The blessing that I received decades later was that this became the way she approached life. She looked for God in the midst of every situation, and in doing so the task of receiving unexpected and unwanted answers just didn’t seem to have as much impact on her as it did for others. She was able to rest in her faith that God was with her, and the answer she received would be the answer needed for God is a redemptive and fully present God who makes a way. Because she’d experienced this Truth is such a startling way, it became a way of life for her. Subsequently, this way of living was and is a witness to many.
In John’s Gospel (John 14), Jesus is talking with His disciples, and Thomas says to Jesus, “Lord, we don’t know where we are going, how can we know the way (to the place You prepare for us, Jesus)? Jesus answers, “I am the way and the truth and the life.”
Soon after that Jesus was taken away, beaten and killed. They had experienced His way of healing, wholeness, and mercy. They had witnessed his miracles and blessings, and in the end they watched as He approached his unwanted answer of death, and Christ showed them the way.
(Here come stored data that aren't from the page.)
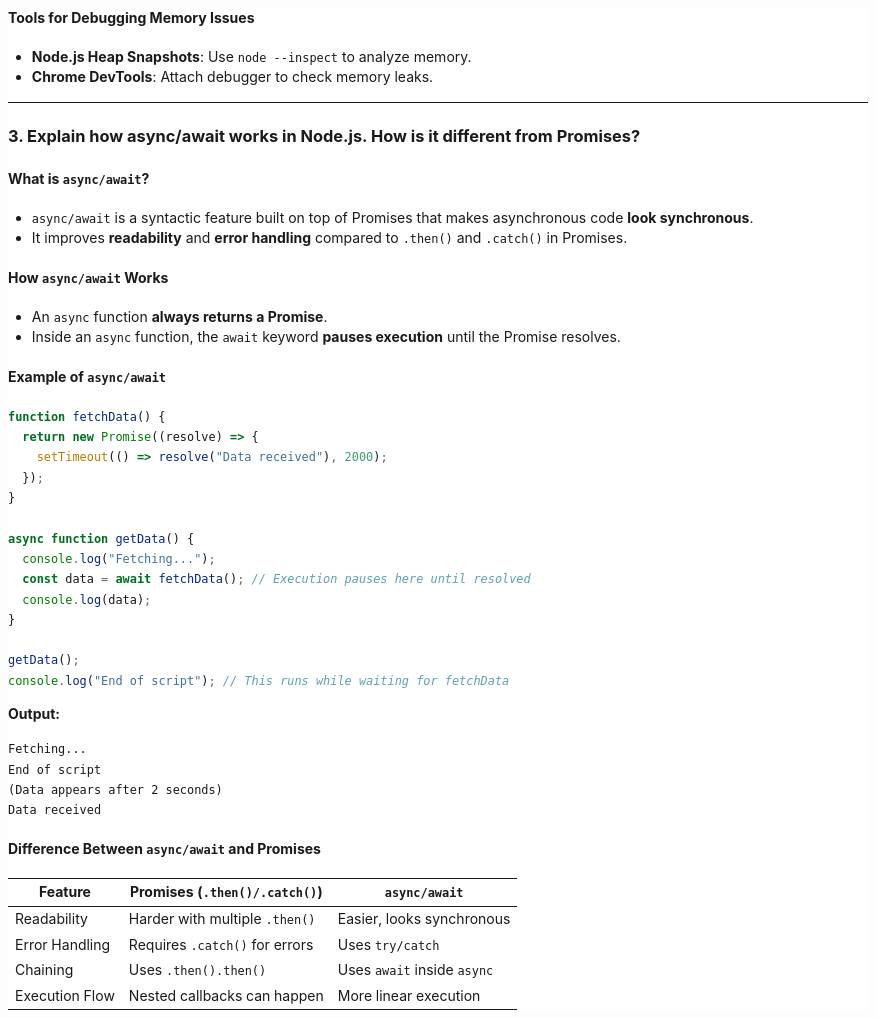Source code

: #### **Tools for Debugging Memory Issues**
- **Node.js Heap Snapshots**: Use `node --inspect` to analyze memory.
- **Chrome DevTools**: Attach debugger to check memory leaks.

---

### **3. Explain how async/await works in Node.js. How is it different from Promises?**  

#### **What is `async/await`?**
- `async/await` is a syntactic feature built on top of Promises that makes asynchronous code **look synchronous**.
- It improves **readability** and **error handling** compared to `.then()` and `.catch()` in Promises.

#### **How `async/await` Works**
- An `async` function **always returns a Promise**.
- Inside an `async` function, the `await` keyword **pauses execution** until the Promise resolves.

#### **Example of `async/await`**
```js
function fetchData() {
  return new Promise((resolve) => {
    setTimeout(() => resolve("Data received"), 2000);
  });
}

async function getData() {
  console.log("Fetching...");
  const data = await fetchData(); // Execution pauses here until resolved
  console.log(data);
}

getData();
console.log("End of script"); // This runs while waiting for fetchData
```
**Output:**
```
Fetching...
End of script
(Data appears after 2 seconds)
Data received
```

#### **Difference Between `async/await` and Promises**
| Feature            | Promises (`.then()/.catch()`) | `async/await` |
|--------------------|--------------------------|--------------|
| Readability       | Harder with multiple `.then()` | Easier, looks synchronous |
| Error Handling    | Requires `.catch()` for errors | Uses `try/catch` |
| Chaining          | Uses `.then().then()` | Uses `await` inside `async` |
| Execution Flow    | Nested callbacks can happen | More linear execution |
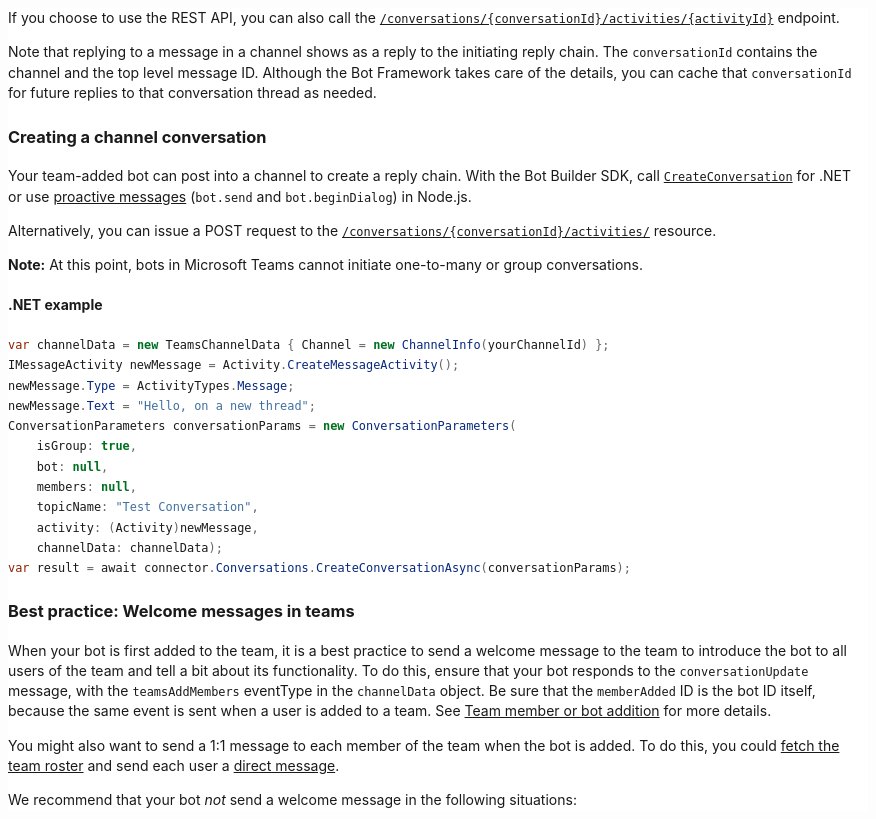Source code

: If you choose to use the REST API, you can also call the [`/conversations/{conversationId}/activities/{activityId}`](https://docs.microsoft.com/en-us/bot-framework/rest-api/bot-framework-rest-connector-send-and-receive-messages#send-the-reply) endpoint.

Note that replying to a message in a channel shows as a reply to the initiating reply chain. The `conversationId` contains the channel and the top level message ID. Although the Bot Framework takes care of the details, you can cache that `conversationId` for future replies to that conversation thread as needed.

### Creating a channel conversation

Your team-added bot can post into a channel to create a reply chain. With the Bot Builder SDK, call [`CreateConversation`](https://docs.microsoft.com/en-us/bot-framework/dotnet/bot-builder-dotnet-connector#start-a-conversation) for .NET or use [proactive messages](https://docs.microsoft.com/en-us/bot-framework/nodejs/bot-builder-nodejs-proactive-messages) (`bot.send` and `bot.beginDialog`) in Node.js.

Alternatively, you can issue a POST request to the [`/conversations/{conversationId}/activities/`](https://docs.microsoft.com/en-us/bot-framework/rest-api/bot-framework-rest-connector-send-and-receive-messages#send-message) resource.

**Note:** At this point, bots in Microsoft Teams cannot initiate one-to-many or group conversations.

#### .NET example

```csharp
var channelData = new TeamsChannelData { Channel = new ChannelInfo(yourChannelId) };
IMessageActivity newMessage = Activity.CreateMessageActivity();
newMessage.Type = ActivityTypes.Message;
newMessage.Text = "Hello, on a new thread";
ConversationParameters conversationParams = new ConversationParameters(
    isGroup: true,
    bot: null,
    members: null,
    topicName: "Test Conversation",
    activity: (Activity)newMessage,
    channelData: channelData);
var result = await connector.Conversations.CreateConversationAsync(conversationParams);
```

### Best practice: Welcome messages in teams

When your bot is first added to the team, it is a best practice to send a welcome message to the team to introduce the bot to all users of the team and tell a bit about its functionality. To do this, ensure that your bot responds to the `conversationUpdate` message, with the `teamsAddMembers` eventType in the `channelData` object. Be sure that the `memberAdded` ID is the bot ID itself, because the same event is sent when a user is added to a team. See [Team member or bot addition](botevents.md#team-member-or-bot-addition) for more details.

You might also want to send a 1:1 message to each member of the team when the bot is added. To do this, you could [fetch the team roster](botapis.md#fetching-the-team-roster) and send each user a [direct message](bots1on1.md#starting-a-11-conversation).

We recommend that your bot *not* send a welcome message in the following situations:
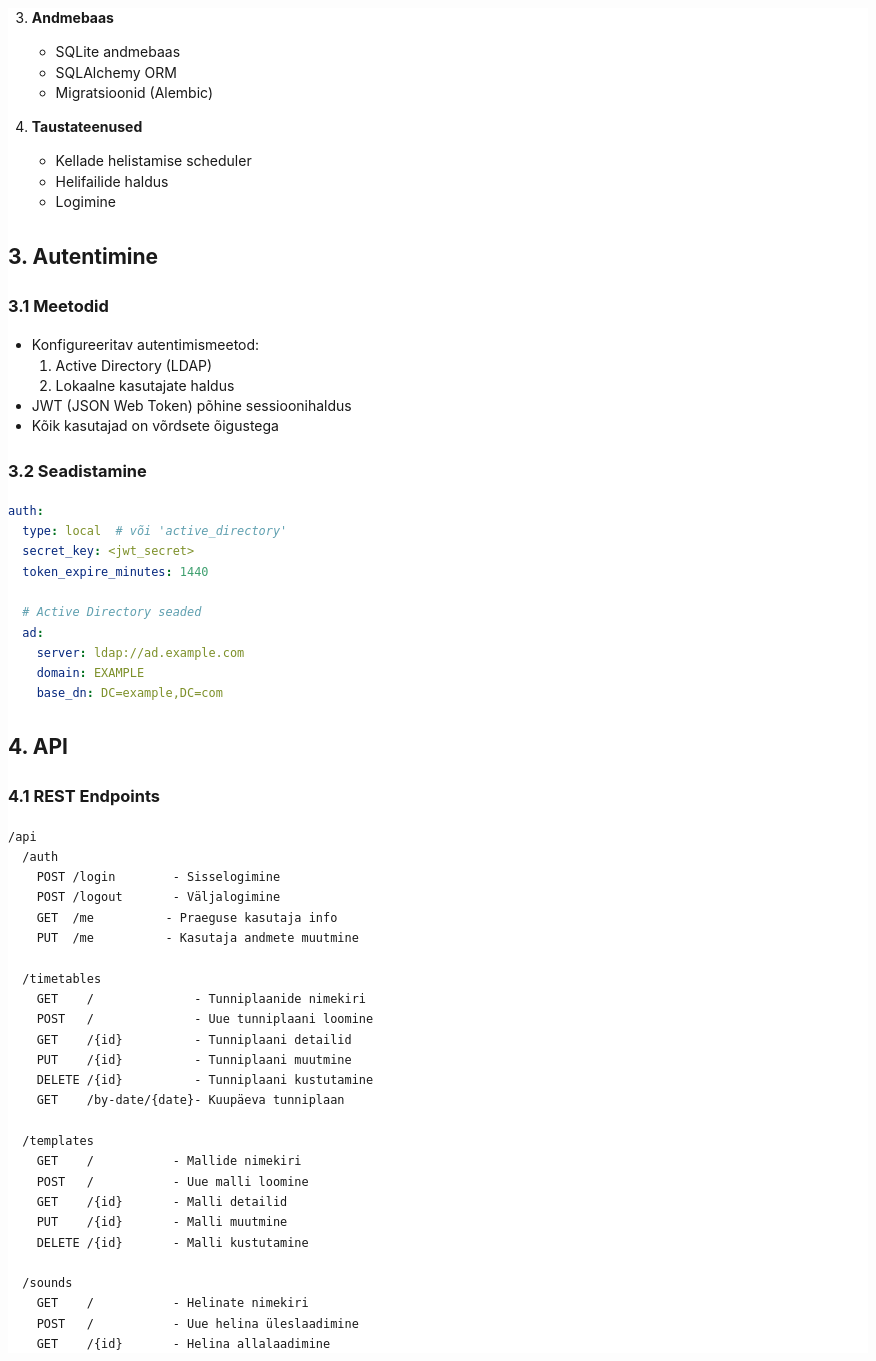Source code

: 3. **Andmebaas**
   - SQLite andmebaas
   - SQLAlchemy ORM
   - Migratsioonid (Alembic)

4. **Taustateenused**
   - Kellade helistamise scheduler
   - Helifailide haldus
   - Logimine

## 3. Autentimine

### 3.1 Meetodid
- Konfigureeritav autentimismeetod:
  1. Active Directory (LDAP)
  2. Lokaalne kasutajate haldus
- JWT (JSON Web Token) põhine sessioonihaldus
- Kõik kasutajad on võrdsete õigustega

### 3.2 Seadistamine
```yaml
auth:
  type: local  # või 'active_directory'
  secret_key: <jwt_secret>
  token_expire_minutes: 1440
  
  # Active Directory seaded
  ad:
    server: ldap://ad.example.com
    domain: EXAMPLE
    base_dn: DC=example,DC=com
```

## 4. API

### 4.1 REST Endpoints
```
/api
  /auth
    POST /login        - Sisselogimine
    POST /logout       - Väljalogimine
    GET  /me          - Praeguse kasutaja info
    PUT  /me          - Kasutaja andmete muutmine

  /timetables
    GET    /              - Tunniplaanide nimekiri
    POST   /              - Uue tunniplaani loomine
    GET    /{id}          - Tunniplaani detailid
    PUT    /{id}          - Tunniplaani muutmine
    DELETE /{id}          - Tunniplaani kustutamine
    GET    /by-date/{date}- Kuupäeva tunniplaan

  /templates
    GET    /           - Mallide nimekiri
    POST   /           - Uue malli loomine
    GET    /{id}       - Malli detailid
    PUT    /{id}       - Malli muutmine
    DELETE /{id}       - Malli kustutamine

  /sounds
    GET    /           - Helinate nimekiri
    POST   /           - Uue helina üleslaadimine
    GET    /{id}       - Helina allalaadimine
```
I imagine that when the disciples looked back after the resurrection, they reflected upon the way Jesus approached life, and they saw that in all things He trusted God. I imagine that they put the pieces together, and they realized that His life was a journey of faith, and that that journey became a witness to the way of true life.
In my friend that was shaped at such a young age by such horrific situations I saw that indeed her life was a witness to the same kind of journey of faith. It was a witness to the way of Christ, and in living this journey Christ’s light shone through her.
In the same way, I think that this time of Lent is intended to teach us that same way of living. It is a journey where we learn to trust in God, where we look to Christ to show us the way, where we align our perspectives to understand that it’s about trusting God despite the unexpected and unwanted. For in doing so, God finds a way to take that trust, and take us, and not just form our lives and our living, but also reveal His light as a witness to all, even through us.
What has God taught you during this Lenten Journey? What part of Christ’s way and witness resonate with you? What can you do to more faithfully live out that way and witness?